Wie umfassend die Haftpflicht von Architekten ist, zeigen aktuelle Urteile. Sie müssen selbst Tatsachen mitteilen, die ihnen später zur Last gelegt werden können

31.12.20124 Min. Kommentar schreiben

Text: Kerstin Grigat

Baumängel: Planer muss auch eigene Fehler offenlegen

Der umfassend beauftragte Planer hat dem Auftraggeber noch nach der Beendigung seiner eigentlichen Tätigkeit bei der Behebung von Baumängeln zur Seite zu stehen. Er ist also verpflichtet, den Ursachen von Baumängeln nachzugehen – auch ohne Rücksicht darauf, dass er womöglich selbst haftet. Als Sachwalter des Auftraggebers muss er die Ursachen sichtbar gewordener Baumängel unverzüglich und umfassend aufklären und den Auftraggeber sachkundig vom Ergebnis und der Rechtslage unterrichten, die sich daraus ergibt. Dabei muss der Planer den Auftraggeber gegebenenfalls auch darauf hinweisen, dass dieser Ansprüche gegen ihn selbst geltend machen kann. Verletzt der Planer diese Pflichten, kommt es zur sogenannten Sekundärhaftung. Denn durch das pflichtwidrige Unterlassen jeglicher Untersuchung und Beratung, mit der der Planer möglicherweise die Verjährung der gegen ihn selbst bestehenden Ansprüche herbeiführt, verstößt er gegen seine Vertragspflichten. Dies begründet einen weiteren Schadensersatzanspruch dahin, dass die Verjährung der gegen ihn gerichteten Gewährleistungs- und Schadensersatzansprüche als nicht eingetreten gilt.

OLG München, Urteil vom 17.07.2012 –13 U 4106/11 Bau


Bautenstandsbericht: Planer haftet gegenüber Erwerber

Hat der Planer nach seinem Vertrag mit einem Bauträger Bautenstandsberichte zu erstellen, dann entfaltet dieser eine sogenannte Schutzwirkung zugunsten der Erwerber. Dies bedeutet, dass der Planer für unrichtige Bautenstandsberichte gegenüber Erwerbern unmittelbar haftet, obwohl kein Vertrag zwischen Planer und Erwerbern besteht. Denn Bautenstandsberichte sind für den Planer erkennbar dazu gedacht, die Erwerber (bzw. die finanzierenden Banken) zu Zahlungen zu veranlassen. Sind die Berichte zudem offensichtlich falsch, muss die Haftpflichtversicherung des Planers nicht eintreten.

# DEINE AUFGABEN:
- a) Nenne alle Wörter aus dem Text über die Haftung von Planern, in denen die Buchstabenfolge „haft“ vorkommt. Groß- und Kleinschreibung spielt keine Rolle, und jedes Wort kommt nur einmal in die Liste.
- b) Gib aus dem Text über die Haftung von Planern den Abschnitt wortgetreu wieder, der mit „OLG München, Urteil“ beginnt und bis „Planers nicht eintreten.“ reicht.
- c) Setze den Text über die Haftung von Planern im Anschluss an seinen letzten Satz fort.

# ROHDATEN:
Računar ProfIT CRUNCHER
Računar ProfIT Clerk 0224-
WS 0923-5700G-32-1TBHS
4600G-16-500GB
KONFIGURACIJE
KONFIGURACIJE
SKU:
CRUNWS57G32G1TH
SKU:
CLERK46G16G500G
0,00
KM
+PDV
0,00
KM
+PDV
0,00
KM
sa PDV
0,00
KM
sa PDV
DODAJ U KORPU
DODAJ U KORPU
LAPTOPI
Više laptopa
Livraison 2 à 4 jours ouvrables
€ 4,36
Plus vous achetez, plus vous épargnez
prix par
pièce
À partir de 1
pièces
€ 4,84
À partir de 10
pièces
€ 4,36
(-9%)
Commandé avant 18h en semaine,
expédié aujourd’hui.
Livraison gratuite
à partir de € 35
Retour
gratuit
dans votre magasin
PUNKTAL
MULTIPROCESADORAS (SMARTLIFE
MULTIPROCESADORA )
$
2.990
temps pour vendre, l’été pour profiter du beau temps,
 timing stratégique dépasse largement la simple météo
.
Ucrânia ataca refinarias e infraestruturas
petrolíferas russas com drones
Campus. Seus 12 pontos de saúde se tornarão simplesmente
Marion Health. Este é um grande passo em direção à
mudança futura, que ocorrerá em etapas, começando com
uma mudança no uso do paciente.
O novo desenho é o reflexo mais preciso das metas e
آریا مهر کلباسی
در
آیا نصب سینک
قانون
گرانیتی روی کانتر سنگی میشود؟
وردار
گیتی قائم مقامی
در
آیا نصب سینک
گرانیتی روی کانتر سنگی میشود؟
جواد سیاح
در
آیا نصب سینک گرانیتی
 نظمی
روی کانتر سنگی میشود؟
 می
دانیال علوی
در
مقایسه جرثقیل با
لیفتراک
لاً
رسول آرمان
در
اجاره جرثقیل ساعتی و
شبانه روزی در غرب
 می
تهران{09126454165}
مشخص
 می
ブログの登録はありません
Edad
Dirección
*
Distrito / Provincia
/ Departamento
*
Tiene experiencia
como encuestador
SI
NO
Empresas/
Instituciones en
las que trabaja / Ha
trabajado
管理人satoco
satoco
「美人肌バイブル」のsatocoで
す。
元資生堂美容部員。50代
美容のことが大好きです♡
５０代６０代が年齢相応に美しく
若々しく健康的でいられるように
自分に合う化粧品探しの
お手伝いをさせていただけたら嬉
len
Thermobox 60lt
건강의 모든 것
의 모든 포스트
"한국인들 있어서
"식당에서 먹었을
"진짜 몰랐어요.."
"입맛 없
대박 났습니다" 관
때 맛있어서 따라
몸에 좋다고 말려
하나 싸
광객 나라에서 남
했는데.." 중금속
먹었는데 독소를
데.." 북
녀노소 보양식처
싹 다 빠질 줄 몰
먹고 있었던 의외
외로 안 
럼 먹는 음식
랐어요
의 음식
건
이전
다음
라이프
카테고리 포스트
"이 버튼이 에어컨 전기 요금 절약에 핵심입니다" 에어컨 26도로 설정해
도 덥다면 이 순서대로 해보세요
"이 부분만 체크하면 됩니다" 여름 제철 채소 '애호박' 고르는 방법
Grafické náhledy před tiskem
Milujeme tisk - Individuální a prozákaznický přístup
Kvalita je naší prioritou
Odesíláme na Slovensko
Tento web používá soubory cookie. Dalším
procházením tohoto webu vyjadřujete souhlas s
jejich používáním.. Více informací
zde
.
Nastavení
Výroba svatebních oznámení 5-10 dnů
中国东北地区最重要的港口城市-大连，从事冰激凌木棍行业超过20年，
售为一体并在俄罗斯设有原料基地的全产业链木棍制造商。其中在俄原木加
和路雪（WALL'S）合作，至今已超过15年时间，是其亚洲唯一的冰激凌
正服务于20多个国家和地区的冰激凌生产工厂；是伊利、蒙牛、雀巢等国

# ERGEBNISSE DER AUFGABEN:
- a) Haftpflicht, haftet, Sekundärhaftung, Haftpflichtversicherung

- b)
OLG München, Urteil vom 17.07.2012 –13 U 4106/11 Bau


Bautenstandsbericht: Planer haftet gegenüber Erwerber

Hat der Planer nach seinem Vertrag mit einem Bauträger Bautenstandsberichte zu erstellen, dann entfaltet dieser eine sogenannte Schutzwirkung zugunsten der Erwerber. Dies bedeutet, dass der Planer für unrichtige Bautenstandsberichte gegenüber Erwerbern unmittelbar haftet, obwohl kein Vertrag zwischen Planer und Erwerbern besteht. Denn Bautenstandsberichte sind für den Planer erkennbar dazu gedacht, die Erwerber (bzw. die finanzierenden Banken) zu Zahlungen zu veranlassen. Sind die Berichte zudem offensichtlich falsch, muss die Haftpflichtversicherung des Planers nicht eintreten.

- c)
OLG Dresden, Beschluss vom 14.08.2012 – 4 W 734/12


Abweichung von den Regeln der Technik: umfassend aufklären

Schlägt ein Planer ein von den anerkannten Regeln der Technik abweichendes System zur Ausführung vor, darf er sich nicht darauf beschränken, dem Auftraggeber die Unterschiede zwischen der herkömmlichen Herstellung und der davon abweichenden Ausführungsart zu erläutern. Er muss ihn vielmehr umfassend darüber aufklären, welche Risiken und Folgen eine nicht den anerkannten Regeln der Technik entsprechende Planung mit sich bringen kann. Hat der Auftraggeber den Planer als Sonderfachmann hinzugezogen, entfällt diese Aufklärungspflicht auch dann nicht, wenn der Auftraggeber selbst fachkundig ist. Eine unterlassene Aufklärung kann zudem zu einem Verlust des Versicherungsschutzes aus der Berufshaftpflichtversicherung führen.

OLG München, Urteil vom 14.04.2010; Nichtzulassungsbeschwerde durch BGH-Beschluss vom 14.06.2012 – VII ZR 75/10 zurückgewiesen


Unternehmer versäumt Aufklärungspflicht – Planer haftet trotzdem

Ein beauftragter Planer kann zur Haftung herangezogen werden, auch wenn ein Unternehmer am Bau seine Aufklärungspflicht gegenüber einem anderen versäumt. Im hier entschiedenen Fall hätte der Vorunternehmer den Nachunternehmer darauf hinweisen müssen, dass nach Aufbringung des Wärmedämmverbundsystems der regensichere Anschluss auf die untere Abdichtung nicht mehr angebracht werden kann. Der Unternehmer erfüllte diese Hinweispflicht nicht. Trotzdem kann nach dem Urteil seine Haftung wegen der überwiegenden Verantwortung des vom Auftraggeber beauftragten Planers nahezu ausgeschlossen sein.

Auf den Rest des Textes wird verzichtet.